Brasília (01/06/2017) – A quinta turma do Tribunal Regional Federal da 1ª Região decidiu por unanimidade que é legítima apreensão realizada pela fiscalização do IBAMA de caminhão usado para cometer infrações ambientais. A decisão reformou liminar concedida pela 2ª Vara Federal da Seção Judiciária de Sinop, no Mato Grosso, que havia devolvido aos proprietários o veículo, usado para transporte ilegal de madeira.

O relator do processo, Desembargador Federal Souza Prudente, aponta em seu voto que, embora o tribunal possua orientação jurisprudencial em consonância com o entendimento da 2ª Vara Federal de Sinop, inclusive em julgamentos de sua relatoria, nova reflexão sobre o tema permitiu constatar que não há qualquer abusividade na apreensão.

“É necessário que a orientação estabelecida a partir da jurisprudência deste Tribunal venha a representar firme e verdadeiro desestímulo à prática de atos atentatórios à natureza, firmando sua contribuição no sentido de refrear a escala ascendente de degradação do meio ambiente”, afirma Prudente em seu voto.

Para embasar sua argumentação, o Desembargador cita trechos da tese de doutorado “Crime sem Castigo: a efetividade da fiscalização ambiental para o controle do desmatamento ilegal na Amazônia”, do Analista Ambiental Jair Schmitt, ex-Coordenador-Geral de Fiscalização Ambiental do IBAMA e atual Diretor do Departamento de Florestas e Combate ao Desmatamento no Ministério do Meio Ambiente (MMA).

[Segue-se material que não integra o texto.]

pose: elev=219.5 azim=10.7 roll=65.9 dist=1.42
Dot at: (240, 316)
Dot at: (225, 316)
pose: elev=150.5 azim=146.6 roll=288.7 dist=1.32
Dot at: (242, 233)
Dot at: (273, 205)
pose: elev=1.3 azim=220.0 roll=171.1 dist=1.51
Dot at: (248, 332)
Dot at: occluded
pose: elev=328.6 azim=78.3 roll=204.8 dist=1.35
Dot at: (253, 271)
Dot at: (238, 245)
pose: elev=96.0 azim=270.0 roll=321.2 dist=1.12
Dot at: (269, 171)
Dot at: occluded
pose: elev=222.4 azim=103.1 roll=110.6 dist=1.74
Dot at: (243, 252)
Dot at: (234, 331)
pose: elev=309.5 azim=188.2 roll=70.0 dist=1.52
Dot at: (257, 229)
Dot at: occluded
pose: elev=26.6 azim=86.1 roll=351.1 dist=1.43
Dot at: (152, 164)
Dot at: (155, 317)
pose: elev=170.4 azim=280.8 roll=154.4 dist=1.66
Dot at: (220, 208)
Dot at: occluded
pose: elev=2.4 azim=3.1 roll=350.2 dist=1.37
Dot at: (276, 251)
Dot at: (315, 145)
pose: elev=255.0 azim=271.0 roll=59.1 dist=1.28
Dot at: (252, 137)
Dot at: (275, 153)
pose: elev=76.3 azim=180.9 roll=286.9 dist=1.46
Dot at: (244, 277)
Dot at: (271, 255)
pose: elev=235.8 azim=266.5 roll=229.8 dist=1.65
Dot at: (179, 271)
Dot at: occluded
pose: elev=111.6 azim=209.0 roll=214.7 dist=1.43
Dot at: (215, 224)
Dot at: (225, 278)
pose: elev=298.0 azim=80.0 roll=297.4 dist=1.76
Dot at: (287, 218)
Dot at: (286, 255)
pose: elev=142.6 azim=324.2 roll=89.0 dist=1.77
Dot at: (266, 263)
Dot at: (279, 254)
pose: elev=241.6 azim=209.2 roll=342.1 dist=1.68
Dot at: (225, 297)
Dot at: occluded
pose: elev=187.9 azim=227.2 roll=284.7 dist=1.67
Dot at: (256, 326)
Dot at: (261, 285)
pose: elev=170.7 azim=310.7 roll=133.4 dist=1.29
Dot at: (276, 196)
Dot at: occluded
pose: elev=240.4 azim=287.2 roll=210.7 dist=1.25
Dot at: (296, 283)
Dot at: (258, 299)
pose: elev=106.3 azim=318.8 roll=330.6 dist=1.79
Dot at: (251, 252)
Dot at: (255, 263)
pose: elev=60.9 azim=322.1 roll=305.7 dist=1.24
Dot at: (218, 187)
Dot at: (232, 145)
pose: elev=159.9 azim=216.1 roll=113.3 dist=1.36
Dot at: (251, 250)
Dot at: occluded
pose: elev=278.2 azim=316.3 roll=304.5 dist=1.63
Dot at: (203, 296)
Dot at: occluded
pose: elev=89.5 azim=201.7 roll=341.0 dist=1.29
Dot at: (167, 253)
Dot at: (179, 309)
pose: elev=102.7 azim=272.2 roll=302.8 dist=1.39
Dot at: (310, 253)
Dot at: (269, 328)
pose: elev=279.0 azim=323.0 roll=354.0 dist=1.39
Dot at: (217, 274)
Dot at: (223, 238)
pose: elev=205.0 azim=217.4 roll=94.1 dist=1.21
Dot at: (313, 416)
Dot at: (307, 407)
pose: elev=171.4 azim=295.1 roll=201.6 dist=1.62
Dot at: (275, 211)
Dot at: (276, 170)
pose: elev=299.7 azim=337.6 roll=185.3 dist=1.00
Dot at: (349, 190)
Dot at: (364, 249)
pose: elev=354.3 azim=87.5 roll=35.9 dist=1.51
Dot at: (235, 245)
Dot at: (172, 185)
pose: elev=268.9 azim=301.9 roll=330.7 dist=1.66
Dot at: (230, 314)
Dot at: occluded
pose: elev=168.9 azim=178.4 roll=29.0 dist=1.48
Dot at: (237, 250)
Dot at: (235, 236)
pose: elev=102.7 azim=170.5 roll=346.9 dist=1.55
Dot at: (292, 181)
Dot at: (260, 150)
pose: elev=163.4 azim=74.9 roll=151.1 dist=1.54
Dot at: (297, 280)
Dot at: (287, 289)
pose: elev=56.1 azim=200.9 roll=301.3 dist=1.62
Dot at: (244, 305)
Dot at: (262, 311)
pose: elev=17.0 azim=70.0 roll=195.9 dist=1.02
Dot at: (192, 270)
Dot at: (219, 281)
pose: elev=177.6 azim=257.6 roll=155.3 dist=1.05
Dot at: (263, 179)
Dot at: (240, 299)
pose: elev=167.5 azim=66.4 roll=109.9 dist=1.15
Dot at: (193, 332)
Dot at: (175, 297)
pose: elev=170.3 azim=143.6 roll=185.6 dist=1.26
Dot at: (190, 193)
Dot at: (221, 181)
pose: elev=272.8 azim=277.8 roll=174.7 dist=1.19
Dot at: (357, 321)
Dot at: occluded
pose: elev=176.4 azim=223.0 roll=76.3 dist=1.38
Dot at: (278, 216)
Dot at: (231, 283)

“Quando se apreende um trator que está sendo utilizado para extrair madeira ilegalmente da floresta, tal apreensão visa assegurar que o trator não venha a ser utilizado para continuar com a extração e perpetuar o dano ambiental. É uma forma de desprover o infrator de meios para continuar com a prática ilícita”, aponta um dos trechos da tese de Schmitt mencionados pelo magistrado. Prudente também pondera que “interpretações pró liberação do veículo terminam por esvaziar (desmoralizar) a atuação do órgão ambiental.”

Na decisão, a 5ª turma do TRF1 levou em consideração os princípios da precaução e da prevenção, do poluidor-pagador, da responsabilidade social e do desenvolvimento sustentável. Os Juízes Federais Rodrigo Navarro de Oliveira e Roberto Carlos de Oliveira acompanharam o voto do relator.

Assessoria de Comunicação do Ibama
imprensa@ibama.gov.br

(61) 3316-1015

Extraído do Portal do IBAMA.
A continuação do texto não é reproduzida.